Assigned task
Throughout the listing below, show every line in which "Figure" occurs.

Extracted records

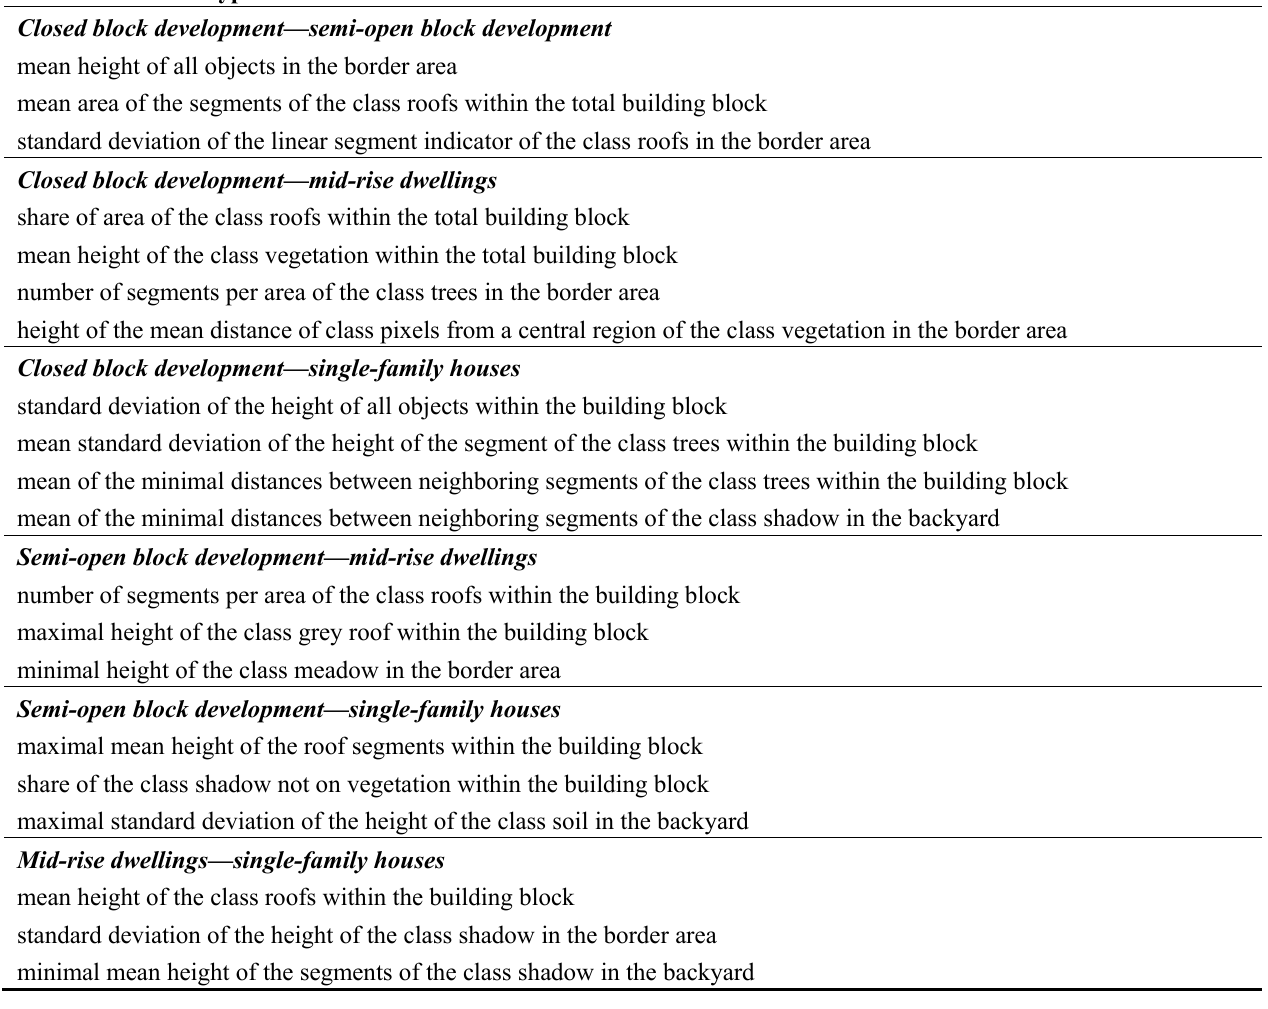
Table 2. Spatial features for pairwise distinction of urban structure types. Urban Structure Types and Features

...

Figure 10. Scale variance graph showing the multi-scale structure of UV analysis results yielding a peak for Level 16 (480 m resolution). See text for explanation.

...

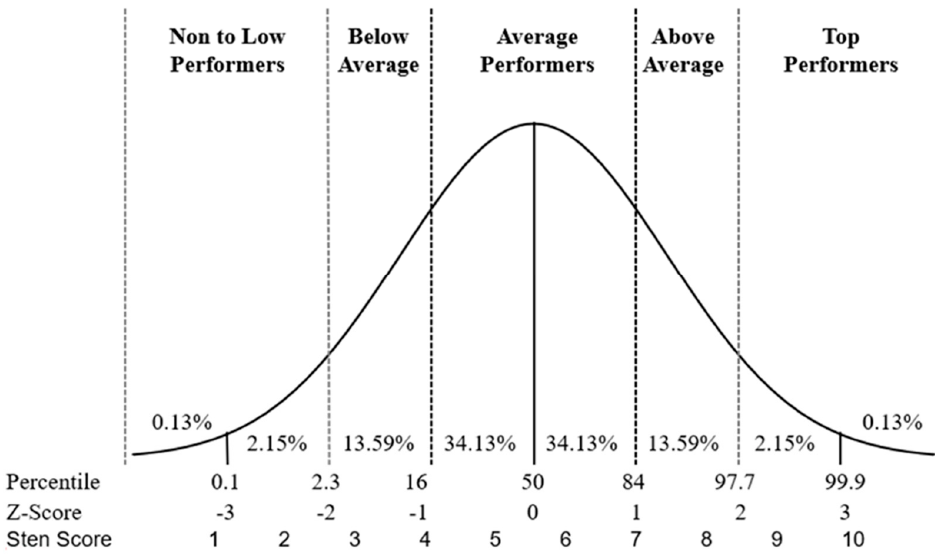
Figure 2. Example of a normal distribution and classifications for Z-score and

Response to this exercise
Figure 10. Scale variance graph showing the multi-scale structure of UV analysis results yielding a peak for Level 16 (480 m resolution). See text for explanation.
Figure 2. Example of a normal distribution and classifications for Z-score and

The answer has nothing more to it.